Gemma-3 offers four different parameter size options: 1 billion, 4 billion, 12 billion, and 27 billion parameters. Surprisingly, the largest 27-billion parameter model only requires a single H100 GPU for efficient inference, while similar models often require ten times the computing power. This makes Gemma-3 one of the most computationally efficient high-performance models currently available.
According to the latest benchmark data, Gemma-3 performs exceptionally well in various dialogue model comparisons, ranking second only to the well-known DeepSeek model and surpassing several popular models such as OpenAI's o3-mini and Llama3.
The architecture of the newly released Gemma-3 continues the general decoder Transformer design of its predecessors, but incorporates numerous innovations and optimizations. To address memory issues arising from long contexts, Gemma-3 employs an architecture that interleaves local and global self-attention layers, significantly reducing memory consumption.
In terms of context processing capabilities, Gemma-3 supports a context length of up to 128K tokens, providing better support for processing long texts. Furthermore, Gemma-3 possesses multimodal capabilities, enabling it to process both text and images simultaneously. It integrates a VisionTransformer-based visual encoder, effectively reducing the computational cost of image processing.

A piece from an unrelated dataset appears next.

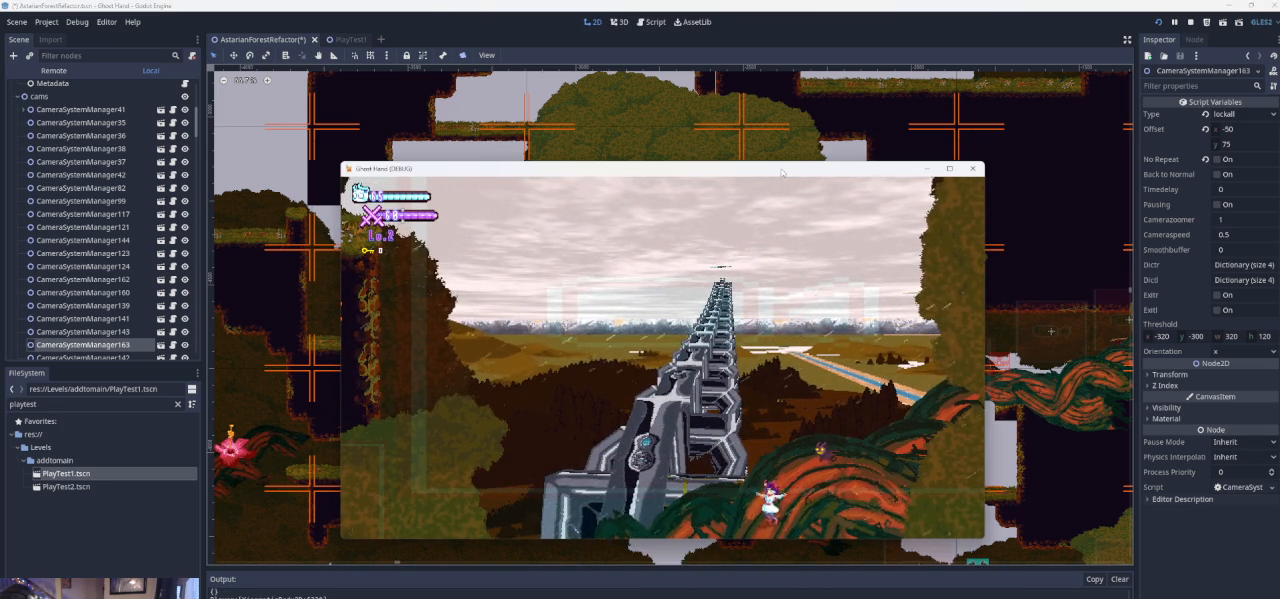
{"buttons": [], "left_stick": "center", "events": []}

During training, Gemma-3 utilized a larger token budget, particularly the 27-billion parameter model which used 14 trillion tokens. Multilingual data was also incorporated to enhance the model's language processing capabilities, supporting 140 languages, with 35 directly usable.
Gemma-3 employs advanced knowledge distillation techniques and, in the later stages of training, utilizes reinforcement learning to optimize model performance, particularly in helpfulness, reasoning ability, and multilingual capabilities.
Evaluations show that Gemma-3 excels in multimodal tasks and its long text processing capabilities are impressive, achieving 66% accuracy. Additionally, Gemma-3's performance in dialogue capability assessments is top-tier, demonstrating its comprehensive strength across various tasks.
Link: https://huggingface.co/collections/google/gemma-3-release-67c6c6f89c4f76621268bb6d
Key Highlights:
🔍 Gemma-3 is Google's latest open-sourced multimodal large language model, with parameter ranges from 1 billion to 27 billion, and a 10x reduction in computing power requirements.
💡 The model utilizes an innovative architecture design, effectively handling long contexts and multimodal data, supporting simultaneous processing of text and images.
🌐 Gemma-3 supports 140 languages and, after training optimization, exhibits superior performance in various tasks, showcasing its powerful comprehensive capabilities.